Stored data
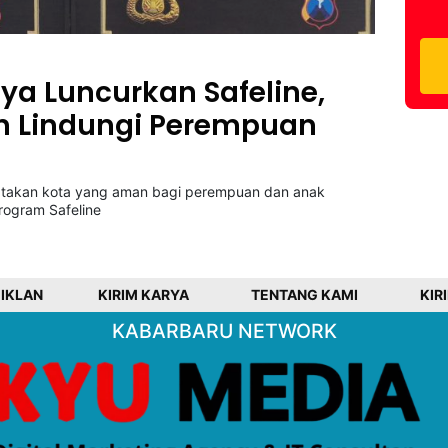
aya Luncurkan Safeline,
n Lindungi Perempuan
ptakan kota yang aman bagi perempuan dan anak
rogram Safeline
 IKLAN
KIRIM KARYA
TENTANG KAMI
KIR
KABARBARU NETWORK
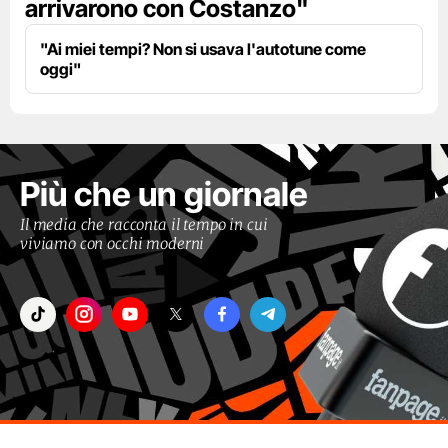
arrivarono con Costanzo"
"Ai miei tempi? Non si usava l'autotune come
oggi"
Più che un giornale
Il media che racconta il tempo in cui
viviamo con occhi moderni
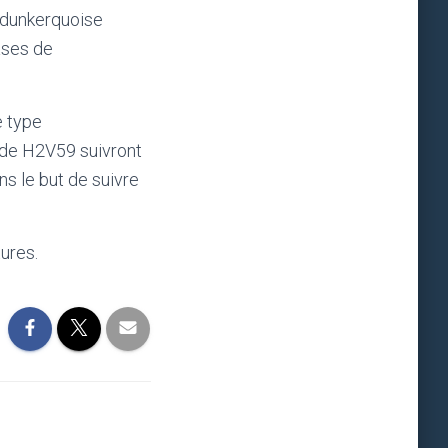
n dunkerquoise
ases de
e type
 de H2V59 suivront
s le but de suivre
ures.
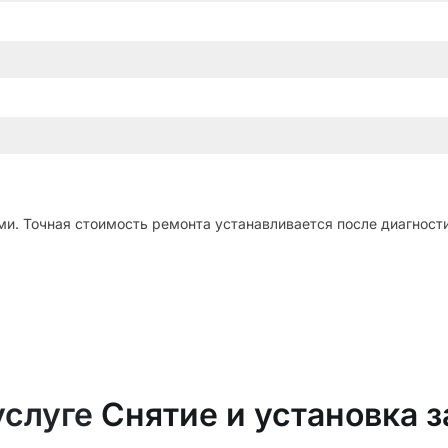
и. Точная стоимость ремонта устанавливается после диагности
услуге
Снятие и установка 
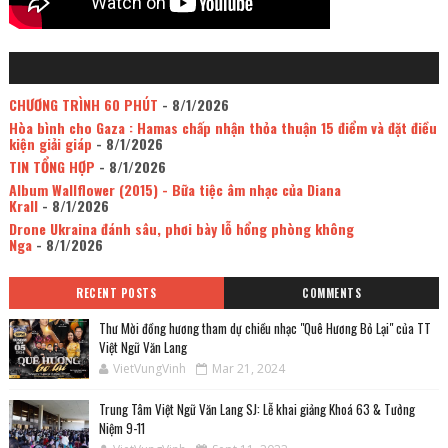
CHƯƠNG TRÌNH 60 PHÚT
- 8/1/2026
Hòa bình cho Gaza : Hamas chấp nhận thỏa thuận 15 điểm và đặt điều
kiện giải giáp
- 8/1/2026
TIN TỔNG HỢP
- 8/1/2026
Album Wallflower (2015) - Bữa tiệc âm nhạc của Diana
Krall
- 8/1/2026
Drone Ukraina đánh sâu, phơi bày lỗ hổng phòng không
Nga
- 8/1/2026
RECENT POSTS
COMMENTS
Thư Mời đồng hương tham dự chiều nhạc "Quê Hương Bỏ Lại" của TT
Việt Ngữ Văn Lang
VietVungVinh
Mar 21, 2024
Trung Tâm Việt Ngữ Văn Lang SJ: Lễ khai giảng Khoá 63 & Tưởng
Niệm 9-11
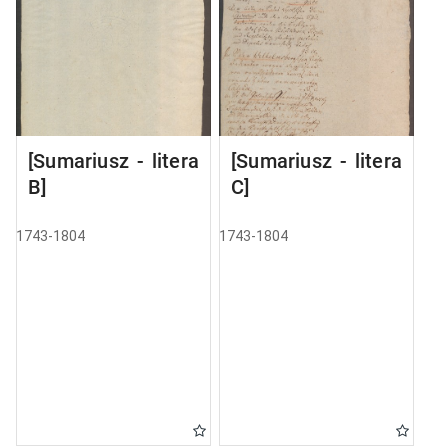
[Sumariusz - litera
[Sumariusz - litera
B]
C]
1743-1804
1743-1804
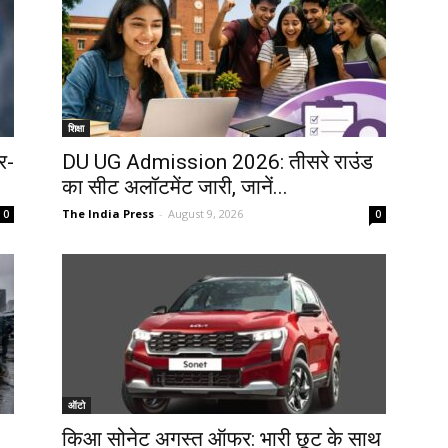
शिक्षा
र-
DU UG Admission 2026: तीसरे राउंड
का सीट अलॉटमेंट जारी, जानें...
The India Press
-
August 9, 2026
0
0
ऑटो
किआ सोनेट अगस्त ऑफर: भारी छूट के साथ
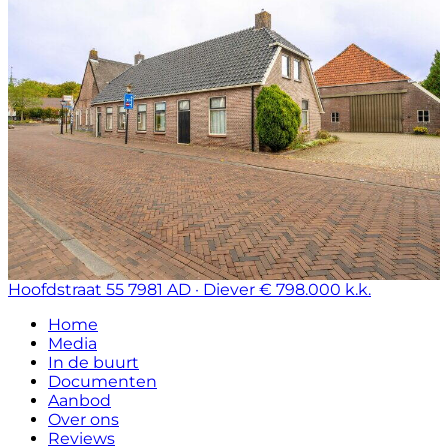
Hoofdstraat 55
7981 AD · Diever
€ 798.000 k.k.
Home
Media
In de buurt
Documenten
Aanbod
Over ons
Reviews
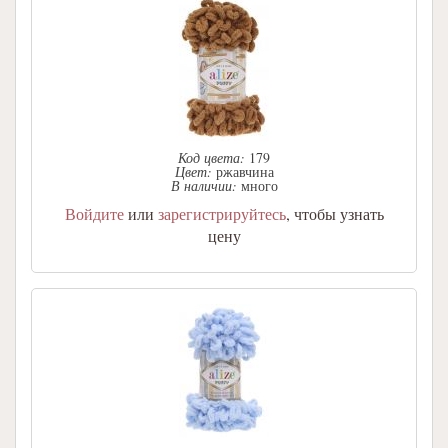
Код цвета:
179
Цвет:
ржавчина
В наличии:
много
Войдите
или
зарегистрируйтесь
, чтобы узнать
цену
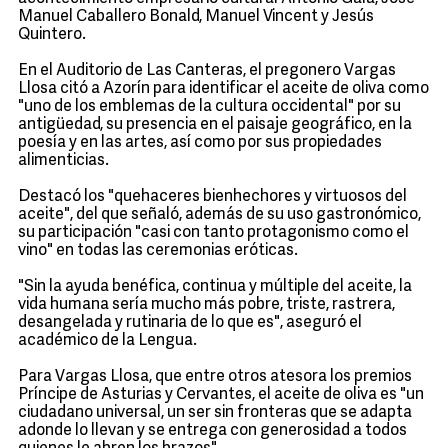
Manuel Caballero Bonald, Manuel Vincent y Jesús
Quintero.
En el Auditorio de Las Canteras, el pregonero Vargas
Llosa citó a Azorín para identificar el aceite de oliva como
"uno de los emblemas de la cultura occidental" por su
antigüedad, su presencia en el paisaje geográfico, en la
poesía y en las artes, así como por sus propiedades
alimenticias.
Destacó los "quehaceres bienhechores y virtuosos del
aceite", del que señaló, además de su uso gastronómico,
su participación "casi con tanto protagonismo como el
vino" en todas las ceremonias eróticas.
"Sin la ayuda benéfica, continua y múltiple del aceite, la
vida humana sería mucho más pobre, triste, rastrera,
desangelada y rutinaria de lo que es", aseguró el
académico de la Lengua.
Para Vargas Llosa, que entre otros atesora los premios
Príncipe de Asturias y Cervantes, el aceite de oliva es "un
ciudadano universal, un ser sin fronteras que se adapta
adonde lo llevan y se entrega con generosidad a todos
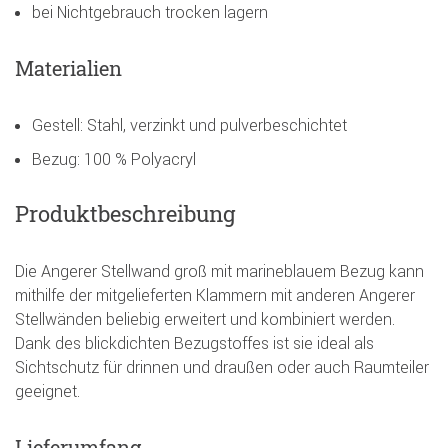
bei Nichtgebrauch trocken lagern
Materialien
Gestell: Stahl, verzinkt und pulverbeschichtet
Bezug: 100 % Polyacryl
Produktbeschreibung
Die Angerer Stellwand groß mit marineblauem Bezug kann
mithilfe der mitgelieferten Klammern mit anderen Angerer
Stellwänden beliebig erweitert und kombiniert werden.
Dank des blickdichten Bezugstoffes ist sie ideal als
Sichtschutz für drinnen und draußen oder auch Raumteiler
geeignet.
Lieferumfang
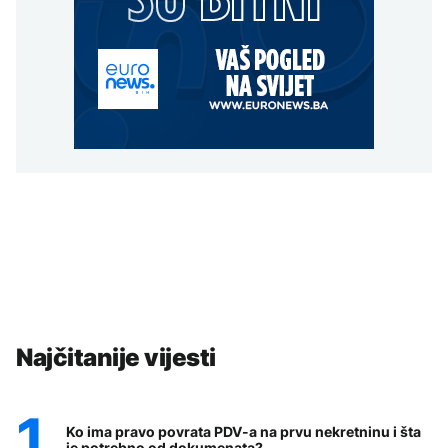
Najčitanije vijesti
Ko ima pravo povrata PDV-a na prvu nekretninu i šta
je potrebno od dokumenata?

**How to complete this task**
Once the pictures are set aside, repeat the data above exactly as written.

**Answer space**
aya Luncurkan Safeline,
n Lindungi Perempuan
ptakan kota yang aman bagi perempuan dan anak
rogram Safeline
 IKLAN
KIRIM KARYA
TENTANG KAMI
KIR
KABARBARU NETWORK
arrivarono con Costanzo"
"Ai miei tempi? Non si usava l'autotune come
oggi"
Più che un giornale
Il media che racconta il tempo in cui
viviamo con occhi moderni
n dunkerquoise
ases de
e type
 de H2V59 suivront
s le but de suivre
ures.
и. Точная стоимость ремонта устанавливается после диагности
услуге
Снятие и установка 
CHƯƠNG TRÌNH 60 PHÚT
- 8/1/2026
Hòa bình cho Gaza : Hamas chấp nhận thỏa thuận 15 điểm và đặt điều
kiện giải giáp
- 8/1/2026
TIN TỔNG HỢP
- 8/1/2026
Album Wallflower (2015) - Bữa tiệc âm nhạc của Diana
Krall
- 8/1/2026
Drone Ukraina đánh sâu, phơi bày lỗ hổng phòng không
Nga
- 8/1/2026
RECENT POSTS
COMMENTS
Thư Mời đồng hương tham dự chiều nhạc "Quê Hương Bỏ Lại" của TT
Việt Ngữ Văn Lang
VietVungVinh
Mar 21, 2024
Trung Tâm Việt Ngữ Văn Lang SJ: Lễ khai giảng Khoá 63 & Tưởng
Niệm 9-11
[Sumariusz - litera
[Sumariusz - litera
B]
C]
1743-1804
1743-1804
शिक्षा
र-
DU UG Admission 2026: तीसरे राउंड
का सीट अलॉटमेंट जारी, जानें...
The India Press
-
August 9, 2026
0
0
ऑटो
किआ सोनेट अगस्त ऑफर: भारी छूट के साथ
Hoofdstraat 55
7981 AD · Diever
€ 798.000 k.k.
Home
Media
In de buurt
Documenten
Aanbod
Over ons
Reviews
Код цвета:
179
Цвет:
ржавчина
В наличии:
много
Войдите
или
зарегистрируйтесь
, чтобы узнать
цену
Manuel Caballero Bonald, Manuel Vincent y Jesús
Quintero.
En el Auditorio de Las Canteras, el pregonero Vargas
Llosa citó a Azorín para identificar el aceite de oliva como
"uno de los emblemas de la cultura occidental" por su
antigüedad, su presencia en el paisaje geográfico, en la
poesía y en las artes, así como por sus propiedades
alimenticias.
Destacó los "quehaceres bienhechores y virtuosos del
aceite", del que señaló, además de su uso gastronómico,
su participación "casi con tanto protagonismo como el
vino" en todas las ceremonias eróticas.
"Sin la ayuda benéfica, continua y múltiple del aceite, la
vida humana sería mucho más pobre, triste, rastrera,
desangelada y rutinaria de lo que es", aseguró el
académico de la Lengua.
Para Vargas Llosa, que entre otros atesora los premios
Príncipe de Asturias y Cervantes, el aceite de oliva es "un
ciudadano universal, un ser sin fronteras que se adapta
adonde lo llevan y se entrega con generosidad a todos
bei Nichtgebrauch trocken lagern
Materialien
Gestell: Stahl, verzinkt und pulverbeschichtet
Bezug: 100 % Polyacryl
Produktbeschreibung
Die Angerer Stellwand groß mit marineblauem Bezug kann
mithilfe der mitgelieferten Klammern mit anderen Angerer
Stellwänden beliebig erweitert und kombiniert werden.
Dank des blickdichten Bezugstoffes ist sie ideal als
Sichtschutz für drinnen und draußen oder auch Raumteiler
geeignet.
Lieferumfang
Najčitanije vijesti
Ko ima pravo povrata PDV-a na prvu nekretninu i šta
je potrebno od dokumenata?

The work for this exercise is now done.